Segment Start: Data provided

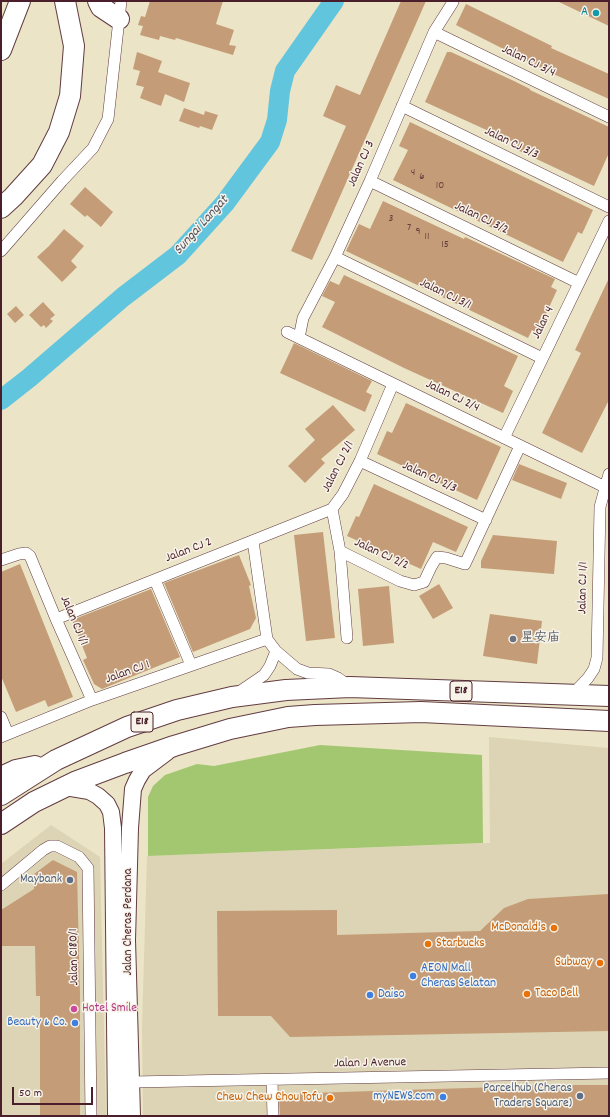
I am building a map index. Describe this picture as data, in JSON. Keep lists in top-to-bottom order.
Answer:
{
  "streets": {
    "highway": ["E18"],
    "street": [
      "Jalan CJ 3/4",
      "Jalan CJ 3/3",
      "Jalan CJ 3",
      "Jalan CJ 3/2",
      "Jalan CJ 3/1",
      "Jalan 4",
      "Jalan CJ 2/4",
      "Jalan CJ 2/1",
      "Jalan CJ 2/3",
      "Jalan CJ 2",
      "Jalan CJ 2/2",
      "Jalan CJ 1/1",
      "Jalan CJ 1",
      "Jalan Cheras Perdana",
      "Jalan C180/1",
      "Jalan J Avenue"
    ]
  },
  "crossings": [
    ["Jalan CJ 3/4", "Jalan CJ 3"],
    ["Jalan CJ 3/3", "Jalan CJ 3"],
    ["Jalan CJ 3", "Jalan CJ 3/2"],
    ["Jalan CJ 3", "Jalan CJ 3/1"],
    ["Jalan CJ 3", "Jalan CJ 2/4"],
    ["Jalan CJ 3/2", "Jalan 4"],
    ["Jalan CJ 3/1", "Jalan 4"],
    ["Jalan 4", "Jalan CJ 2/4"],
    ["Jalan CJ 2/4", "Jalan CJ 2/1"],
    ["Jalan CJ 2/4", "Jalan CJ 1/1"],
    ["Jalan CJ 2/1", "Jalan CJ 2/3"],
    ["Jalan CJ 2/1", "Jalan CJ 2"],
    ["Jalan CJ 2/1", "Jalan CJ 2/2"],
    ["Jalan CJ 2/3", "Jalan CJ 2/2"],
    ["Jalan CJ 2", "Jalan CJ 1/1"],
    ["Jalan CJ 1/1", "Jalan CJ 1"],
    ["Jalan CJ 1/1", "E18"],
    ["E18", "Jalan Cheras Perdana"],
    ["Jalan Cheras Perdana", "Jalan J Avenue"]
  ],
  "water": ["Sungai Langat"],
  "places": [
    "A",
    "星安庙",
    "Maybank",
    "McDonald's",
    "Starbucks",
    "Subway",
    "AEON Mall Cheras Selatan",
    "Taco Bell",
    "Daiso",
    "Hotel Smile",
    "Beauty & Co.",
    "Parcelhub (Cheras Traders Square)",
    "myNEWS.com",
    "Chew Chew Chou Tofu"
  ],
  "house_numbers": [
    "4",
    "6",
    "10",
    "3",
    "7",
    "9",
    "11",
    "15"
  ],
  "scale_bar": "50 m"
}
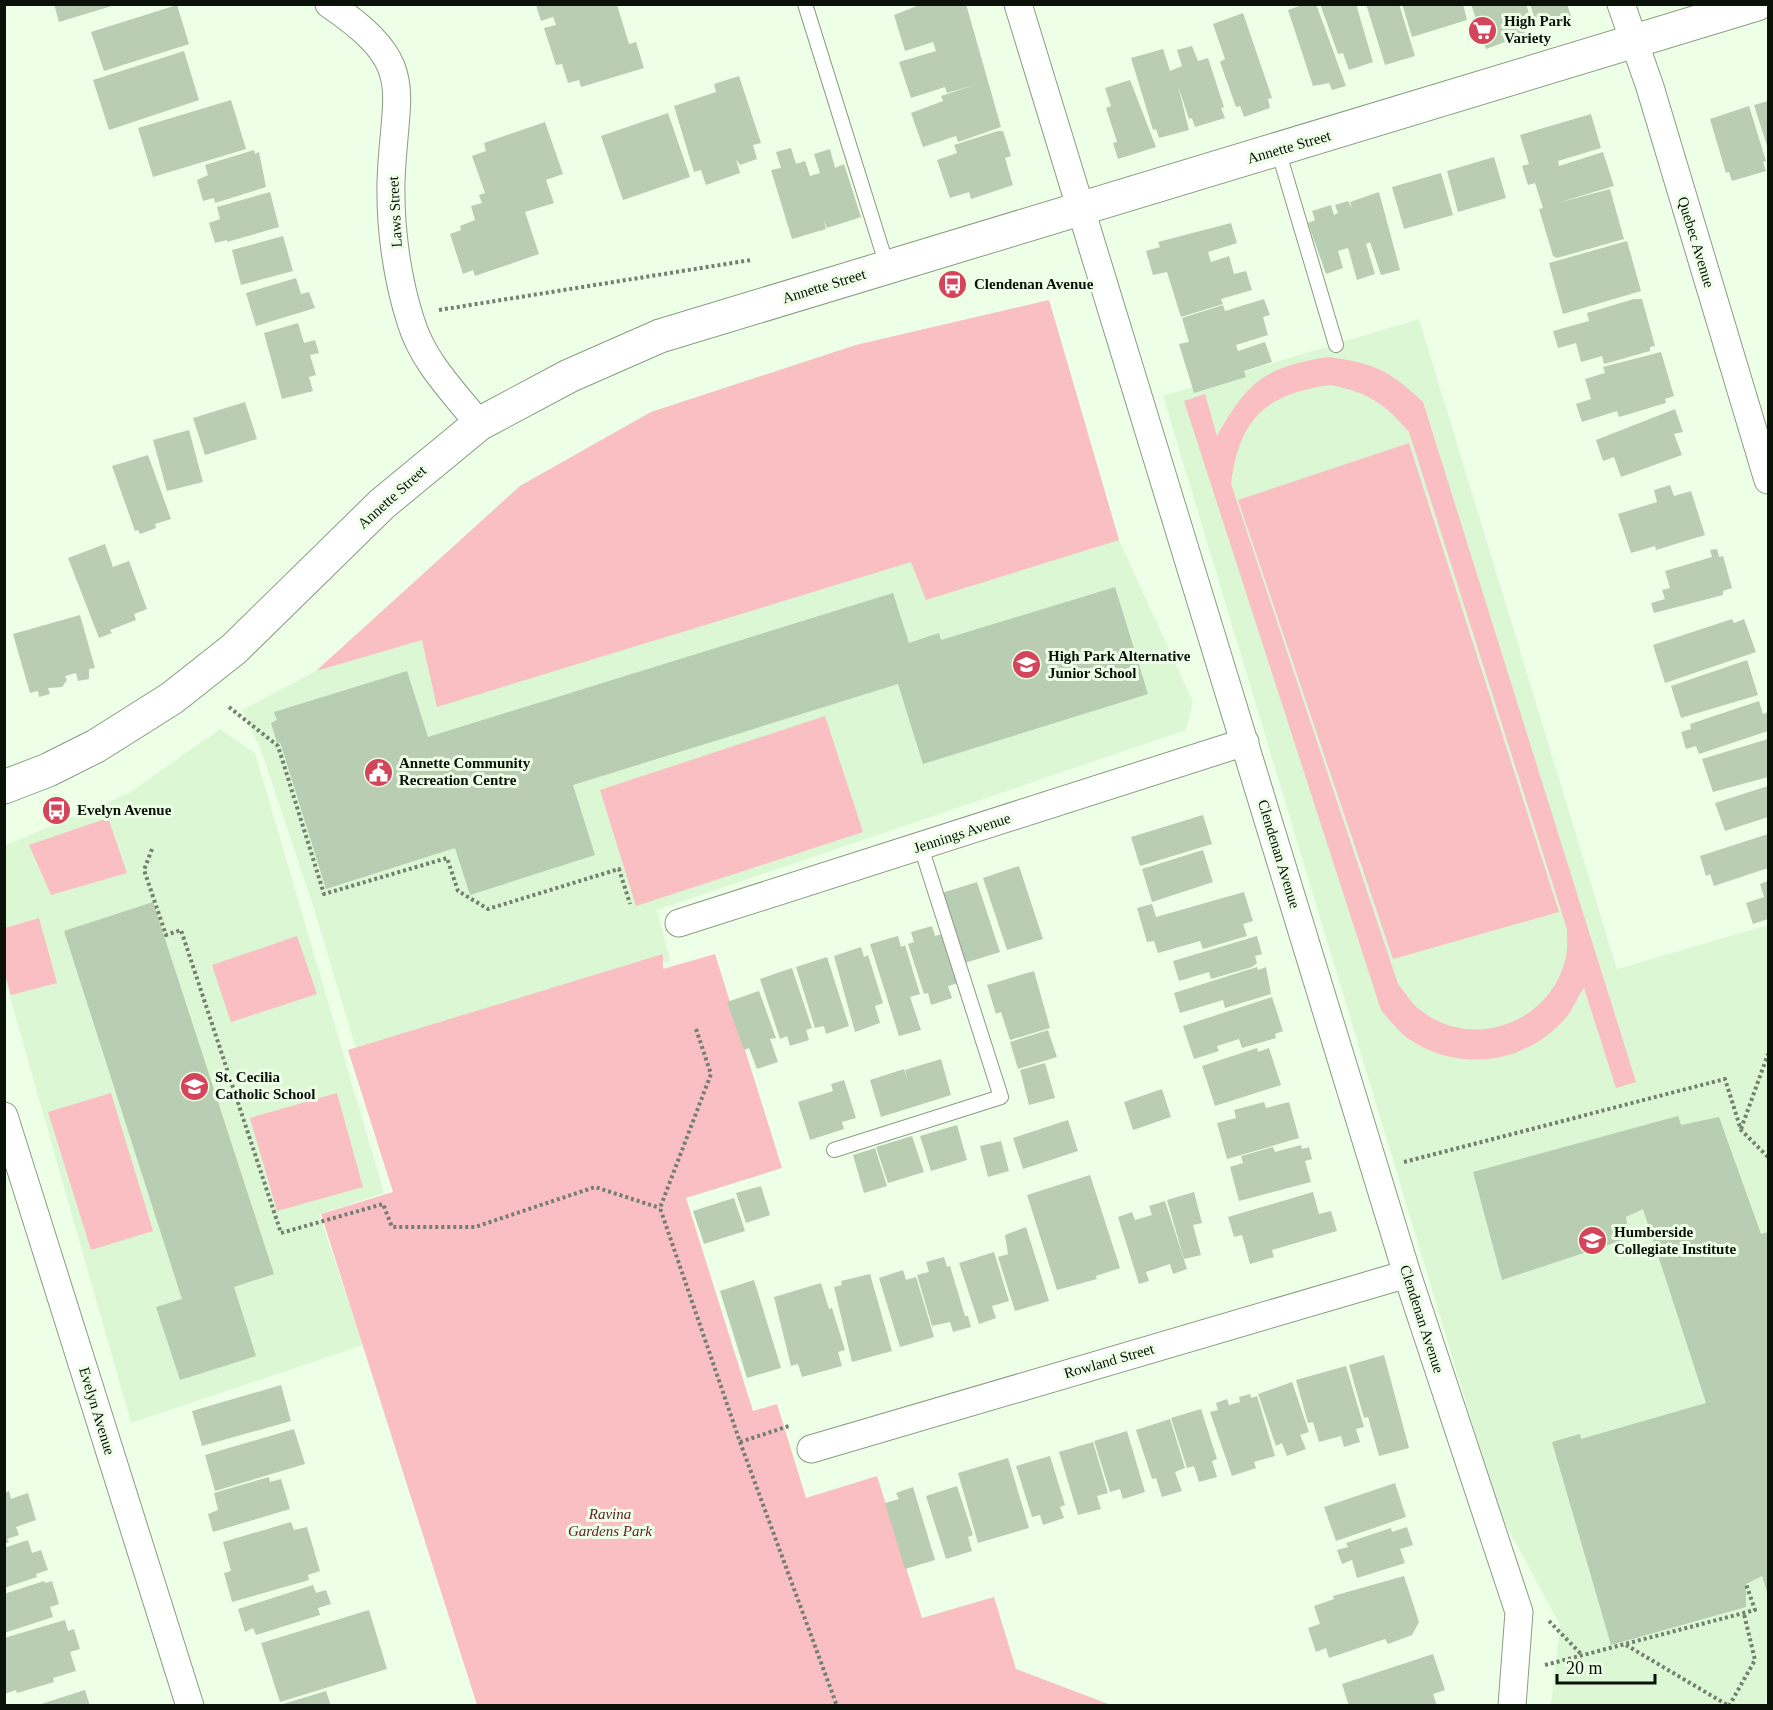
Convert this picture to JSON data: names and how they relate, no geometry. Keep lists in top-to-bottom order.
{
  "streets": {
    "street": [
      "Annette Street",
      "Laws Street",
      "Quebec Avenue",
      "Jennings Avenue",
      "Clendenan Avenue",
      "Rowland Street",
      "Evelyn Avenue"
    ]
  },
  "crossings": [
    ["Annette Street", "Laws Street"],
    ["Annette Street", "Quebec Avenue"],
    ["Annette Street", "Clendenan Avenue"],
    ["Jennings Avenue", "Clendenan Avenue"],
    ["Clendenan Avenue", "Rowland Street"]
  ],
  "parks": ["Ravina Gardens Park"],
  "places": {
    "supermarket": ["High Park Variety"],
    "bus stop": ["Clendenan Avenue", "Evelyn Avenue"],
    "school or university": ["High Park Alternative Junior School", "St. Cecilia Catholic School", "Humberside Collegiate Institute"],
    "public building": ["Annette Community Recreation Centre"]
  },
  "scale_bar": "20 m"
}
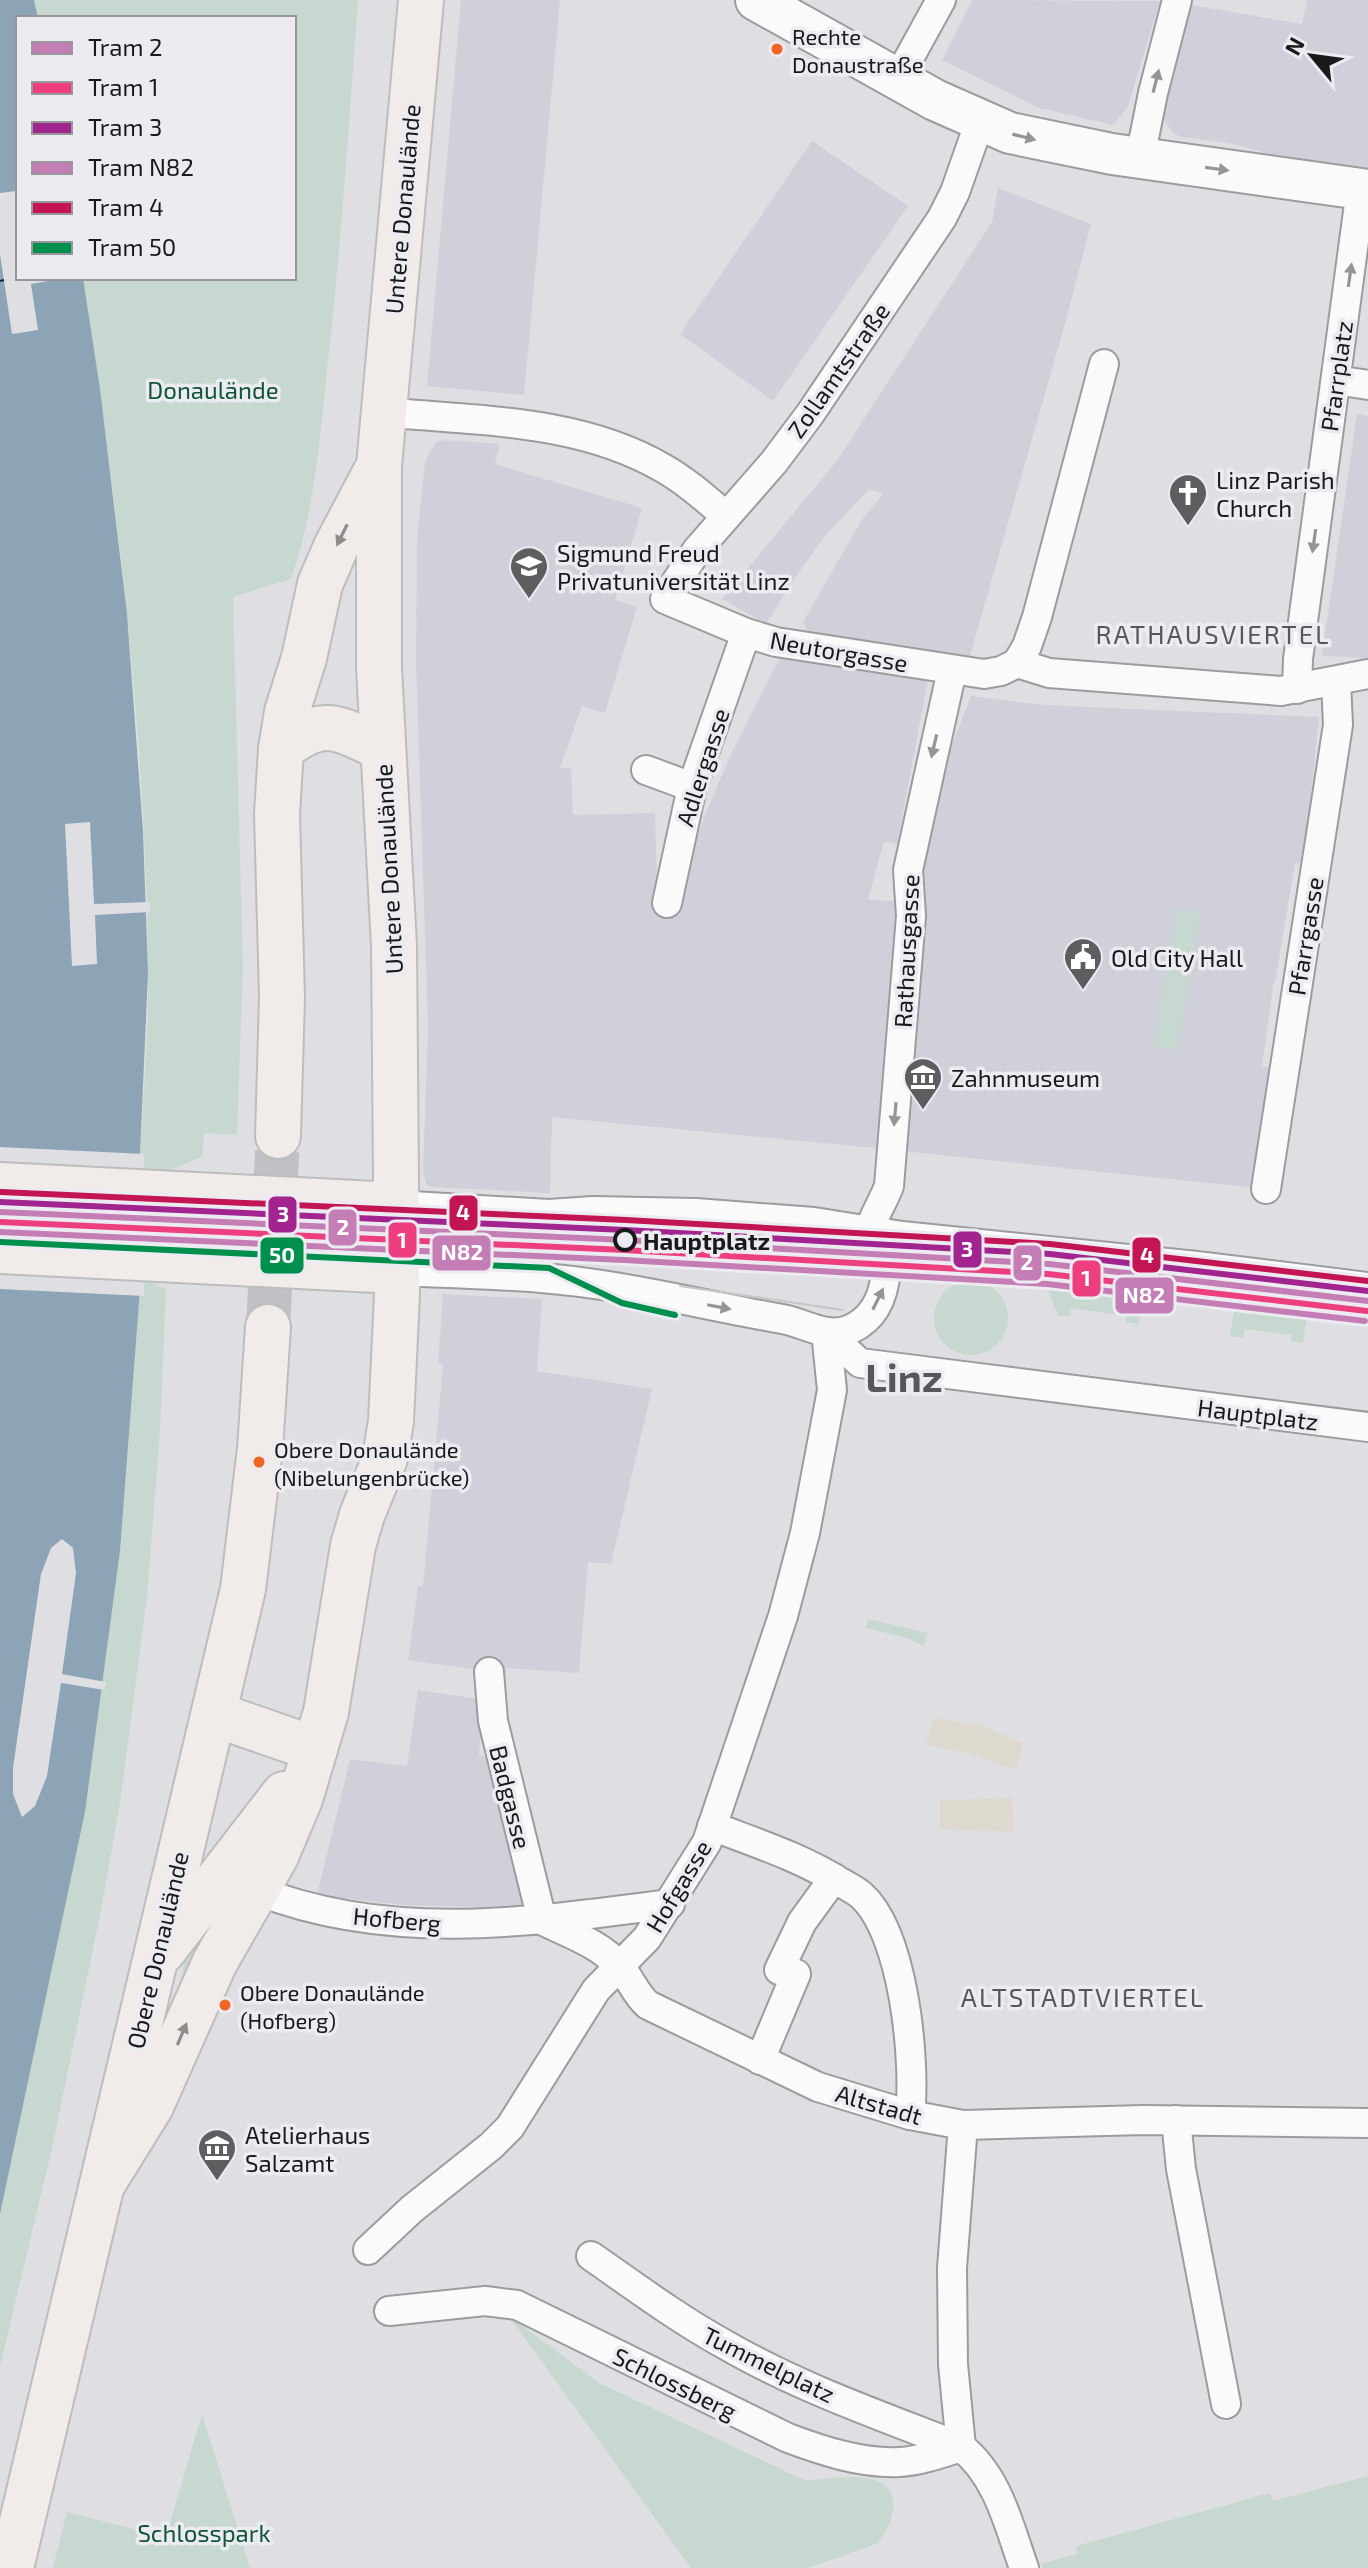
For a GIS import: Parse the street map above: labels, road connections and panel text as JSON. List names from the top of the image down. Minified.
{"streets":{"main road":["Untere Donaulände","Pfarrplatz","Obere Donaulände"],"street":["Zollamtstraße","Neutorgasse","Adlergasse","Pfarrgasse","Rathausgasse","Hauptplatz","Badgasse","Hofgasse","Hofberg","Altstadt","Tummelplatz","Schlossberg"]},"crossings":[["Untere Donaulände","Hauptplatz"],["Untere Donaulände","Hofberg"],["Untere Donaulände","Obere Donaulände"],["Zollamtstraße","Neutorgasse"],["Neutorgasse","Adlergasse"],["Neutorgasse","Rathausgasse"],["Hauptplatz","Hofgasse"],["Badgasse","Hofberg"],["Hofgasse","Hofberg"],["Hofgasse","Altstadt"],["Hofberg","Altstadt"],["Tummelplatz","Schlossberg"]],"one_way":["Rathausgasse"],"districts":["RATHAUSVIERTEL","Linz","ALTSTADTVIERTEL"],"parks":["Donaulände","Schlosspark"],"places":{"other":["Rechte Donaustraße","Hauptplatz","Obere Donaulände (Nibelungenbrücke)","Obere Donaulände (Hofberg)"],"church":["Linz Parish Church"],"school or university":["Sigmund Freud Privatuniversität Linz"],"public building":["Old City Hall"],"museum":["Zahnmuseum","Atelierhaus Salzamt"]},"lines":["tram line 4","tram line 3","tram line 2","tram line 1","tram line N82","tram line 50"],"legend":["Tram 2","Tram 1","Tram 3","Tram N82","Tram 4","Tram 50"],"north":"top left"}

Segment End: Data provided

• Problem requirements
Produce an exact copy of the records above, leaving out the pictures.

• Task solution
I am building a map index. Describe this picture as data, in JSON. Keep lists in top-to-bottom order.
Answer:
{
  "streets": {
    "highway": ["E18"],
    "street": [
      "Jalan CJ 3/4",
      "Jalan CJ 3/3",
      "Jalan CJ 3",
      "Jalan CJ 3/2",
      "Jalan CJ 3/1",
      "Jalan 4",
      "Jalan CJ 2/4",
      "Jalan CJ 2/1",
      "Jalan CJ 2/3",
      "Jalan CJ 2",
      "Jalan CJ 2/2",
      "Jalan CJ 1/1",
      "Jalan CJ 1",
      "Jalan Cheras Perdana",
      "Jalan C180/1",
      "Jalan J Avenue"
    ]
  },
  "crossings": [
    ["Jalan CJ 3/4", "Jalan CJ 3"],
    ["Jalan CJ 3/3", "Jalan CJ 3"],
    ["Jalan CJ 3", "Jalan CJ 3/2"],
    ["Jalan CJ 3", "Jalan CJ 3/1"],
    ["Jalan CJ 3", "Jalan CJ 2/4"],
    ["Jalan CJ 3/2", "Jalan 4"],
    ["Jalan CJ 3/1", "Jalan 4"],
    ["Jalan 4", "Jalan CJ 2/4"],
    ["Jalan CJ 2/4", "Jalan CJ 2/1"],
    ["Jalan CJ 2/4", "Jalan CJ 1/1"],
    ["Jalan CJ 2/1", "Jalan CJ 2/3"],
    ["Jalan CJ 2/1", "Jalan CJ 2"],
    ["Jalan CJ 2/1", "Jalan CJ 2/2"],
    ["Jalan CJ 2/3", "Jalan CJ 2/2"],
    ["Jalan CJ 2", "Jalan CJ 1/1"],
    ["Jalan CJ 1/1", "Jalan CJ 1"],
    ["Jalan CJ 1/1", "E18"],
    ["E18", "Jalan Cheras Perdana"],
    ["Jalan Cheras Perdana", "Jalan J Avenue"]
  ],
  "water": ["Sungai Langat"],
  "places": [
    "A",
    "星安庙",
    "Maybank",
    "McDonald's",
    "Starbucks",
    "Subway",
    "AEON Mall Cheras Selatan",
    "Taco Bell",
    "Daiso",
    "Hotel Smile",
    "Beauty & Co.",
    "Parcelhub (Cheras Traders Square)",
    "myNEWS.com",
    "Chew Chew Chou Tofu"
  ],
  "house_numbers": [
    "4",
    "6",
    "10",
    "3",
    "7",
    "9",
    "11",
    "15"
  ],
  "scale_bar": "50 m"
}
Convert this picture to JSON data: names and how they relate, no geometry. Keep lists in top-to-bottom order.
{
  "streets": {
    "street": [
      "Annette Street",
      "Laws Street",
      "Quebec Avenue",
      "Jennings Avenue",
      "Clendenan Avenue",
      "Rowland Street",
      "Evelyn Avenue"
    ]
  },
  "crossings": [
    ["Annette Street", "Laws Street"],
    ["Annette Street", "Quebec Avenue"],
    ["Annette Street", "Clendenan Avenue"],
    ["Jennings Avenue", "Clendenan Avenue"],
    ["Clendenan Avenue", "Rowland Street"]
  ],
  "parks": ["Ravina Gardens Park"],
  "places": {
    "supermarket": ["High Park Variety"],
    "bus stop": ["Clendenan Avenue", "Evelyn Avenue"],
    "school or university": ["High Park Alternative Junior School", "St. Cecilia Catholic School", "Humberside Collegiate Institute"],
    "public building": ["Annette Community Recreation Centre"]
  },
  "scale_bar": "20 m"
}
For a GIS import: Parse the street map above: labels, road connections and panel text as JSON. List names from the top of the image down. Minified.
{"streets":{"main road":["Untere Donaulände","Pfarrplatz","Obere Donaulände"],"street":["Zollamtstraße","Neutorgasse","Adlergasse","Pfarrgasse","Rathausgasse","Hauptplatz","Badgasse","Hofgasse","Hofberg","Altstadt","Tummelplatz","Schlossberg"]},"crossings":[["Untere Donaulände","Hauptplatz"],["Untere Donaulände","Hofberg"],["Untere Donaulände","Obere Donaulände"],["Zollamtstraße","Neutorgasse"],["Neutorgasse","Adlergasse"],["Neutorgasse","Rathausgasse"],["Hauptplatz","Hofgasse"],["Badgasse","Hofberg"],["Hofgasse","Hofberg"],["Hofgasse","Altstadt"],["Hofberg","Altstadt"],["Tummelplatz","Schlossberg"]],"one_way":["Rathausgasse"],"districts":["RATHAUSVIERTEL","Linz","ALTSTADTVIERTEL"],"parks":["Donaulände","Schlosspark"],"places":{"other":["Rechte Donaustraße","Hauptplatz","Obere Donaulände (Nibelungenbrücke)","Obere Donaulände (Hofberg)"],"church":["Linz Parish Church"],"school or university":["Sigmund Freud Privatuniversität Linz"],"public building":["Old City Hall"],"museum":["Zahnmuseum","Atelierhaus Salzamt"]},"lines":["tram line 4","tram line 3","tram line 2","tram line 1","tram line N82","tram line 50"],"legend":["Tram 2","Tram 1","Tram 3","Tram N82","Tram 4","Tram 50"],"north":"top left"}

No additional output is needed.